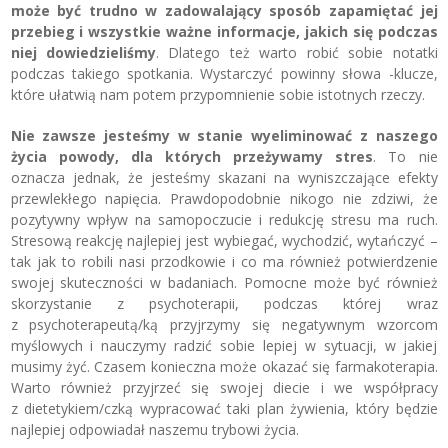
może być trudno w zadowalający sposób zapamiętać jej
przebieg i wszystkie ważne informacje, jakich się podczas
niej dowiedzieliśmy
. Dlatego też warto robić sobie notatki
podczas takiego spotkania. Wystarczyć powinny słowa -klucze,
które ułatwią nam potem przypomnienie sobie istotnych rzeczy.
Nie zawsze jesteśmy w stanie wyeliminować z naszego
życia powody, dla których przeżywamy stres
. To nie
oznacza jednak, że jesteśmy skazani na wyniszczające efekty
przewlekłego napięcia. Prawdopodobnie nikogo nie zdziwi, że
pozytywny wpływ na samopoczucie i redukcję stresu ma ruch.
Stresową reakcję najlepiej jest wybiegać, wychodzić, wytańczyć –
tak jak to robili nasi przodkowie i co ma również potwierdzenie
swojej skuteczności w badaniach. Pomocne może być również
skorzystanie z psychoterapii, podczas której wraz
z psychoterapeutą/ką przyjrzymy się negatywnym wzorcom
myślowych i nauczymy radzić sobie lepiej w sytuacji, w jakiej
musimy żyć. Czasem konieczna może okazać się farmakoterapia.
Warto również przyjrzeć się swojej diecie i we współpracy
z dietetykiem/czką wypracować taki plan żywienia, który będzie
najlepiej odpowiadał naszemu trybowi życia.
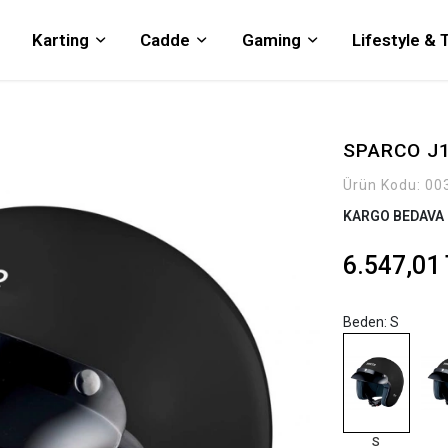
Karting
Cadde
Gaming
Lifestyle &
SPARCO J1
Ürün Kodu:
00
KARGO BEDAVA
6.547,01
Beden: S
S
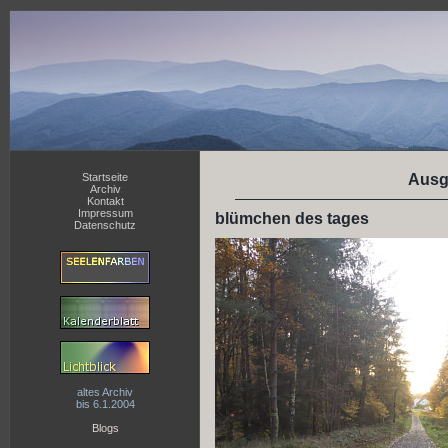
Startseite
Ausg
Archiv
Kontakt
Impressum
blümchen des tages
Datenschutz
altes Archiv
bis 6.1.2004
Blogs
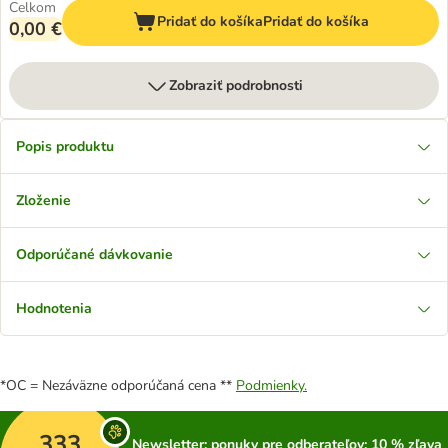
Celkom
Pridať do košíka
Pridať do košíka
0,00 €
Zobraziť podrobnosti
Popis produktu
Zloženie
Odporúčané dávkovanie
Hodnotenia
*OC = Nezáväzne odporúčaná cena **
Podmienky.
333
Newsletter: ponuky pre odberateľov; 10 % zľava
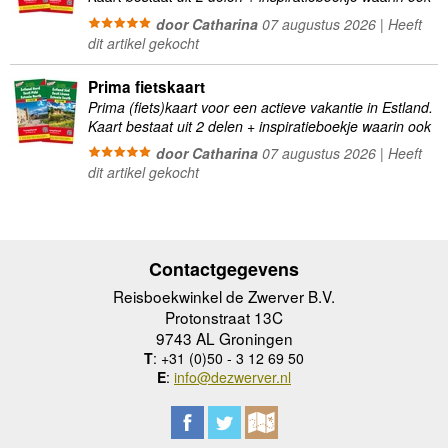
verschillende internationale en nationale fietsroutes
door Catharina
07 augustus 2026 | Heeft
worden beschreven. Goed …
dit artikel gekocht
Prima fietskaart
Prima (fiets)kaart voor een actieve vakantie in Estland.
Kaart bestaat uit 2 delen + inspiratieboekje waarin ook
verschillende internationale en nationale fietsroutes
door Catharina
07 augustus 2026 | Heeft
worden beschreven. Goed …
dit artikel gekocht
Contactgegevens
Reisboekwinkel de Zwerver B.V.
Protonstraat 13C
9743 AL Groningen
T
: +31 (0)50 - 3 12 69 50
E
:
info@dezwerver.nl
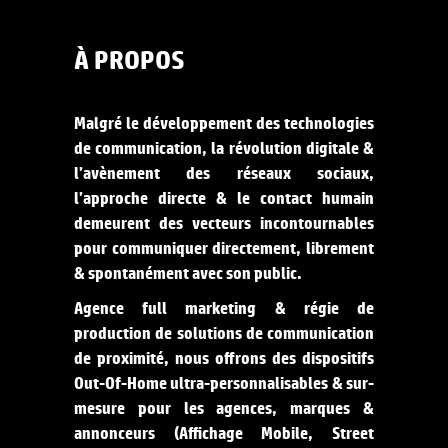
À PROPOS
Malgré le développement des technologies
de communication, la révolution digitale &
l’avènement des réseaux sociaux,
l’approche directe & le contact humain
demeurent des vecteurs incontournables
pour communiquer directement, librement
& spontanément avec son public.
Agence full marketing & régie de
production de solutions de communication
de proximité, nous offrons des dispositifs
Out-Of-Home ultra-personnalisables & sur-
mesure pour les agences, marques &
annonceurs (Affichage Mobile, Street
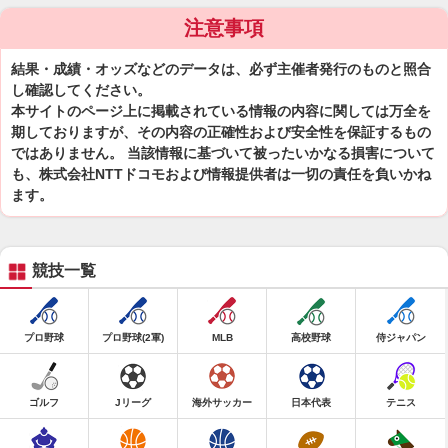
注意事項
結果・成績・オッズなどのデータは、必ず主催者発行のものと照合
し確認してください。
本サイトのページ上に掲載されている情報の内容に関しては万全を
期しておりますが、その内容の正確性および安全性を保証するもの
ではありません。 当該情報に基づいて被ったいかなる損害について
も、株式会社NTTドコモおよび情報提供者は一切の責任を負いかね
ます。
競技一覧
プロ野球
プロ野球(2軍)
MLB
高校野球
侍ジャパン
ゴルフ
Jリーグ
海外サッカー
日本代表
テニス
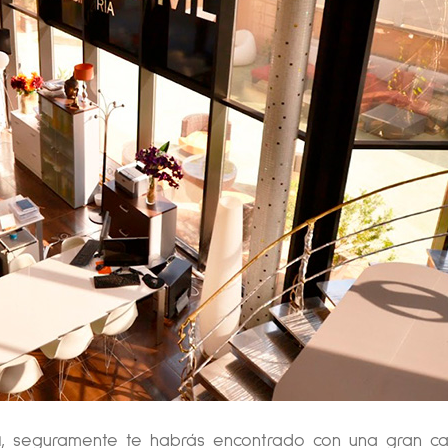
a
, seguramente te habrás encontrado con una gran ca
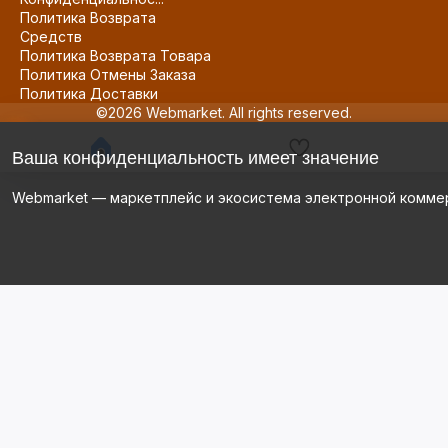
Политика Возврата
Средств
Политика Возврата Товара
Политика Отмены Заказа
Политика Доставки
©2026 Webmarket. All rights reserved.
Ваша конфиденциальность имеет значение
Webmarket — маркетплейс и экосистема электронной комме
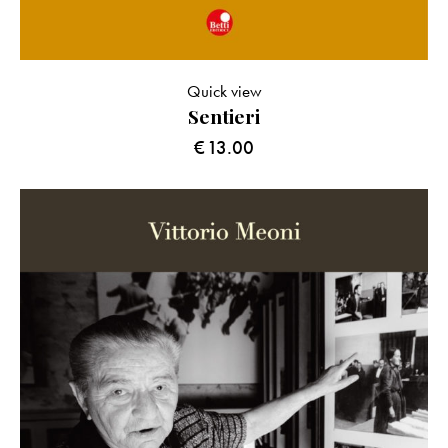
Quick view
Sentieri
€
13.00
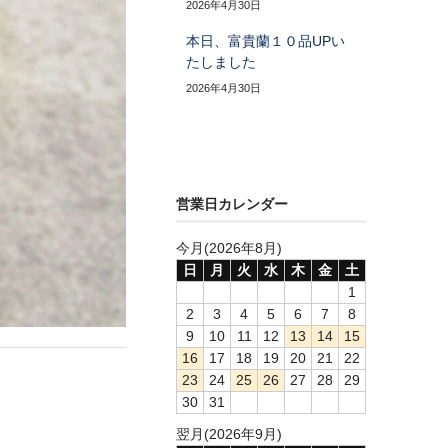
2026年4月30日
本日、富貴蘭１０品UPい
たしました
2026年4月30日
営業日カレンダー
今月(2026年8月)
日
月
火
水
木
金
土
1
2
3
4
5
6
7
8
9
10
11
12
13
14
15
16
17
18
19
20
21
22
23
24
25
26
27
28
29
30
31
翌月(2026年9月)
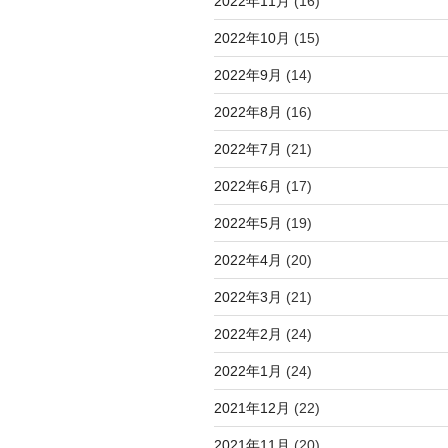
2022年11月
(16)
2022年10月
(15)
2022年9月
(14)
2022年8月
(16)
2022年7月
(21)
2022年6月
(17)
2022年5月
(19)
2022年4月
(20)
2022年3月
(21)
2022年2月
(24)
2022年1月
(24)
2021年12月
(22)
2021年11月
(20)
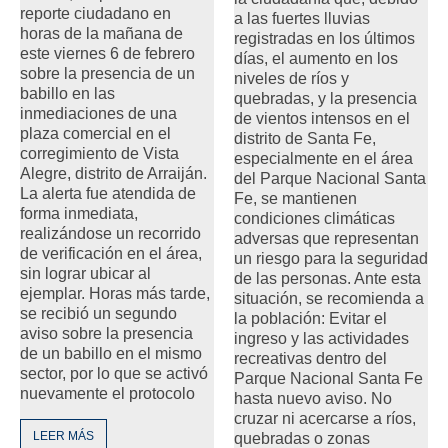
reporte ciudadano en
a las fuertes lluvias
horas de la mañana de
registradas en los últimos
este viernes 6 de febrero
días, el aumento en los
sobre la presencia de un
niveles de ríos y
babillo en las
quebradas, y la presencia
inmediaciones de una
de vientos intensos en el
plaza comercial en el
distrito de Santa Fe,
corregimiento de Vista
especialmente en el área
Alegre, distrito de Arraiján.
del Parque Nacional Santa
La alerta fue atendida de
Fe, se mantienen
forma inmediata,
condiciones climáticas
realizándose un recorrido
adversas que representan
de verificación en el área,
un riesgo para la seguridad
sin lograr ubicar al
de las personas. Ante esta
ejemplar. Horas más tarde,
situación, se recomienda a
se recibió un segundo
la población: Evitar el
aviso sobre la presencia
ingreso y las actividades
de un babillo en el mismo
recreativas dentro del
sector, por lo que se activó
Parque Nacional Santa Fe
nuevamente el protocolo
hasta nuevo aviso. No
cruzar ni acercarse a ríos,
LEER MÁS
quebradas o zonas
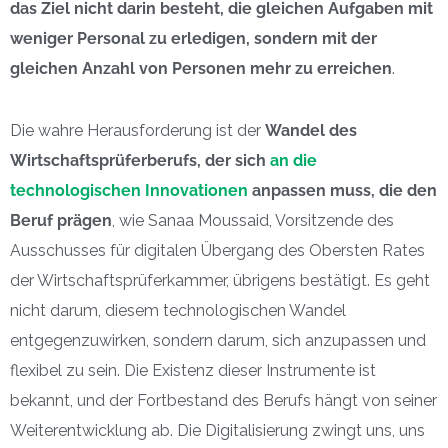
das Ziel nicht darin besteht, die gleichen Aufgaben mit
weniger Personal zu erledigen, sondern mit der
gleichen Anzahl von Personen mehr zu erreichen
.
Die wahre Herausforderung ist der
Wandel des
Wirtschaftsprüferberufs, der sich
an die
technologischen Innovationen
anpassen muss, die den
Beruf prägen
, wie Sanaa Moussaid, Vorsitzende des
Ausschusses für digitalen Übergang des Obersten Rates
der Wirtschaftsprüferkammer, übrigens bestätigt. Es geht
nicht darum, diesem technologischen Wandel
entgegenzuwirken, sondern darum, sich anzupassen und
flexibel zu sein. Die Existenz dieser Instrumente ist
bekannt, und der Fortbestand des Berufs hängt von seiner
Weiterentwicklung ab. Die Digitalisierung zwingt uns, uns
- - -
Give again the lines of the listing above that run from the one with "blümchen des tages" up to and including the one with "本サイトのページ上に掲載されている情報の内容に関しては万全を". Keep them exact and omit the pictures.

blümchen des tages
Datenschutz
altes Archiv
bis 6.1.2004
Blogs
Celkom
Pridať do košíka
Pridať do košíka
0,00 €
Zobraziť podrobnosti
Popis produktu
Zloženie
Odporúčané dávkovanie
Hodnotenia
*OC = Nezáväzne odporúčaná cena **
Podmienky.
333
Newsletter: ponuky pre odberateľov; 10 % zľava
verschillende internationale en nationale fietsroutes
door Catharina
07 augustus 2026 | Heeft
worden beschreven. Goed …
dit artikel gekocht
Prima fietskaart
Prima (fiets)kaart voor een actieve vakantie in Estland.
Kaart bestaat uit 2 delen + inspiratieboekje waarin ook
verschillende internationale en nationale fietsroutes
door Catharina
07 augustus 2026 | Heeft
worden beschreven. Goed …
dit artikel gekocht
Contactgegevens
Reisboekwinkel de Zwerver B.V.
Protonstraat 13C
9743 AL Groningen
T
: +31 (0)50 - 3 12 69 50
E
:
info@dezwerver.nl
À PROPOS
Malgré le développement des technologies
de communication, la révolution digitale &
l’avènement des réseaux sociaux,
l’approche directe & le contact humain
demeurent des vecteurs incontournables
pour communiquer directement, librement
& spontanément avec son public.
Agence full marketing & régie de
production de solutions de communication
de proximité, nous offrons des dispositifs
Out-Of-Home ultra-personnalisables & sur-
mesure pour les agences, marques &
annonceurs (Affichage Mobile, Street
注意事項
結果・成績・オッズなどのデータは、必ず主催者発行のものと照合
し確認してください。
本サイトのページ上に掲載されている情報の内容に関しては万全を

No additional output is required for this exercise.